++++ Quoted passage ++++
ACS Omega 2026, 11, 2, 2930–2946: Figure 6. EDS spectrum for (a) raw banana pseudostem; (b) biochar without impregnation (400/0/60) and (c) optimal BPAC.

The three materials showed a characteristic peak at 2.00 keV, with close highs (225–300 CPS) which can be related to carbon tape used for fixing samples to stub. The spectrum of optimal BPAC included a Zr peak to assess potential cross-contamination from the porcelain crucible after pyrolysis, which may contain this metal in its composition. There was no detection, since the Zr peak could be misinterpreted as uncertainties. The differences obtained in C and O contents demonstrate the effect of volatilization and the enhancement of C in porous matrices from pyrolysis.

4. Conclusions

In the present study, pyrolysis temperature, activation time, and impregnation ratio demonstrated significant effects on surface area development of banana pseudostem activated carbon. The optimal BPAC was obtained under conditions of 400 °C, 60 min, and an IR of 2. The response surface model showed good validation results, with predicted-to-observed ratios ranging from 0.85 to 1.00, using the same method as that applied to the production of carbons from the design. The optimal BPAC exhibited an exceptionally high BET surface area (2415 m² g^–1), surpassing the predicted value. These findings demonstrate the effectiveness of the activation and soaking process in the washing step post-pyrolysis. The prolonged contact between the carbon and the acidic solution may have contributed to the increase in surface area due to an extended interaction time between the acid and BPAC, even at room temperature. The optimal BPAC produced following the criteria of lower energy levels and less reagent consumption, efficiently adsorbed phosphorus compared to other reference biochars, achieving a q_max of approximately 11.8 mg g^–1, with a time of equilibrium reached at 7 h. Overall, the response surface methodology successfully optimized the activation conditions for banana pseudostem activated carbon, confirming the great potential of this lignocellulosic residue as a renewable and efficient precursor for producing high–surface–area carbon materials suitable for adsorption.
++++ Supplied information ++++
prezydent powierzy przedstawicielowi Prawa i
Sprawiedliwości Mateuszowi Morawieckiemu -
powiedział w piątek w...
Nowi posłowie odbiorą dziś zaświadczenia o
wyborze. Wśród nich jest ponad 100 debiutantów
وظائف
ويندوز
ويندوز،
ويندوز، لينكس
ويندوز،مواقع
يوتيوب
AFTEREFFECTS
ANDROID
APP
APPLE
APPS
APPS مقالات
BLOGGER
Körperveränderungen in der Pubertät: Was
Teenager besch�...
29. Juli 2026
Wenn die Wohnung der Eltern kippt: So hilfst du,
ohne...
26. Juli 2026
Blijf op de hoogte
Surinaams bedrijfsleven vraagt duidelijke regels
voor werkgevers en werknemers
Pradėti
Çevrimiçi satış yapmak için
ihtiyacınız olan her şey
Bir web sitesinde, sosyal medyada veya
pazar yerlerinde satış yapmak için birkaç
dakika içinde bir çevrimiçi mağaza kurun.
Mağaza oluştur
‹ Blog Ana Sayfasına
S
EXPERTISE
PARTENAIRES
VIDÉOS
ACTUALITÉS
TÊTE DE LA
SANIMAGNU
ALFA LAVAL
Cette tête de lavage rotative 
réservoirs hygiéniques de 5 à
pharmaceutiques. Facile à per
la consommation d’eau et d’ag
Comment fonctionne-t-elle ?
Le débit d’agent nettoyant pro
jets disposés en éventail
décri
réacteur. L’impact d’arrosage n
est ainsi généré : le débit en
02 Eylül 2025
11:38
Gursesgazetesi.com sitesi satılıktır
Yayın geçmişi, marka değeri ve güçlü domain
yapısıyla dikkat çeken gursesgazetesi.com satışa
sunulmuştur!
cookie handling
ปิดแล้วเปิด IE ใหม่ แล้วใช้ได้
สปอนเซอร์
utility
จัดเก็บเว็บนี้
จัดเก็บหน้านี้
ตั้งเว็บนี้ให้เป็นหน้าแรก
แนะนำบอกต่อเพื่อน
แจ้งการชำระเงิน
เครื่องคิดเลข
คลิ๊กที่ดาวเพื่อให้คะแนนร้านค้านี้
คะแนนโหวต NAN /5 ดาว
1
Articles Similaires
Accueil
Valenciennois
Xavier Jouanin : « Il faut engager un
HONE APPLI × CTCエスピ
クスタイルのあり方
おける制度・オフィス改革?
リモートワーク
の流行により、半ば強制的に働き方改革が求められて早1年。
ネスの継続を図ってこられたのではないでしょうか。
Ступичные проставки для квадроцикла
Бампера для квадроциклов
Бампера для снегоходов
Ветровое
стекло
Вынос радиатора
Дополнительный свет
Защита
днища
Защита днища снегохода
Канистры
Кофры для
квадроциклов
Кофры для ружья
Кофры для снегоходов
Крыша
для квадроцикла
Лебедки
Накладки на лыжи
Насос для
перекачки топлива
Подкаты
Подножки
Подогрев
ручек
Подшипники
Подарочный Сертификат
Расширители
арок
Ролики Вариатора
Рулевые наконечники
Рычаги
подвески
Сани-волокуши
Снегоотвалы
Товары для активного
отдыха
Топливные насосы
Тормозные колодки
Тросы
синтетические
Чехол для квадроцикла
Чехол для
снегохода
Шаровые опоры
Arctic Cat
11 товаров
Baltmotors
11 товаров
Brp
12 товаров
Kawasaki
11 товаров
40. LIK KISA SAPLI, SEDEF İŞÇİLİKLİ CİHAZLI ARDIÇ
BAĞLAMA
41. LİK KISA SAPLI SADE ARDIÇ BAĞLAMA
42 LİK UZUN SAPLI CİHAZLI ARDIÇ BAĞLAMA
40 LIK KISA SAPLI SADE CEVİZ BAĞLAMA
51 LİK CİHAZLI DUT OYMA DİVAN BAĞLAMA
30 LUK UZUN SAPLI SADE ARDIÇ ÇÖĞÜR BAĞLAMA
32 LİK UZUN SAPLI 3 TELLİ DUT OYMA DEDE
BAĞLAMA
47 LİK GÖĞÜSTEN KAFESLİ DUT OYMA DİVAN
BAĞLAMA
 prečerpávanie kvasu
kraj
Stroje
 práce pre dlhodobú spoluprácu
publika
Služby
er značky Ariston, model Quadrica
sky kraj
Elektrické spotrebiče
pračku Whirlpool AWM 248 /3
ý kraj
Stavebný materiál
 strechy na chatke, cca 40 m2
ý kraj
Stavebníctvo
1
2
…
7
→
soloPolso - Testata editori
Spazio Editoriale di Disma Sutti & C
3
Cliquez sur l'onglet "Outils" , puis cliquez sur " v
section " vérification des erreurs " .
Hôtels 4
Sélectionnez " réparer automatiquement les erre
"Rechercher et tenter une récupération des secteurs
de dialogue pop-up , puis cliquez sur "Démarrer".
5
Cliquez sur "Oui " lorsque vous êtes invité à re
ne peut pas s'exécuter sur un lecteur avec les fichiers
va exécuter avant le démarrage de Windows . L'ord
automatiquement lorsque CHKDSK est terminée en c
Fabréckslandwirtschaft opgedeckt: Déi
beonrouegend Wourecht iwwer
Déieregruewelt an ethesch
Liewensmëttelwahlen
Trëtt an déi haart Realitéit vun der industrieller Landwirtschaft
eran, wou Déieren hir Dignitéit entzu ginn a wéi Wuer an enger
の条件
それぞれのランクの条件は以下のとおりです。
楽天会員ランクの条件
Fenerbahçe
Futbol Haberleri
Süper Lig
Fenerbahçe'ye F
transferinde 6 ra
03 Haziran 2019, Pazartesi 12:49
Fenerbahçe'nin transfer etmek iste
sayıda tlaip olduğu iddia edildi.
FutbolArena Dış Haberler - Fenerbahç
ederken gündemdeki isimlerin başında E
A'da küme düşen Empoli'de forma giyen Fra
++++
Exercise details: Copy from the banana pseudostem passage, starting at the words "ACS Omega 2026, 11, 2, 2930–2946: Figure" and ending after the words "matrices from pyrolysis.". Use only the passage on banana pseudostem activated carbon.

Exercise result:
ACS Omega 2026, 11, 2, 2930–2946: Figure 6. EDS spectrum for (a) raw banana pseudostem; (b) biochar without impregnation (400/0/60) and (c) optimal BPAC.

The three materials showed a characteristic peak at 2.00 keV, with close highs (225–300 CPS) which can be related to carbon tape used for fixing samples to stub. The spectrum of optimal BPAC included a Zr peak to assess potential cross-contamination from the porcelain crucible after pyrolysis, which may contain this metal in its composition. There was no detection, since the Zr peak could be misinterpreted as uncertainties. The differences obtained in C and O contents demonstrate the effect of volatilization and the enhancement of C in porous matrices from pyrolysis.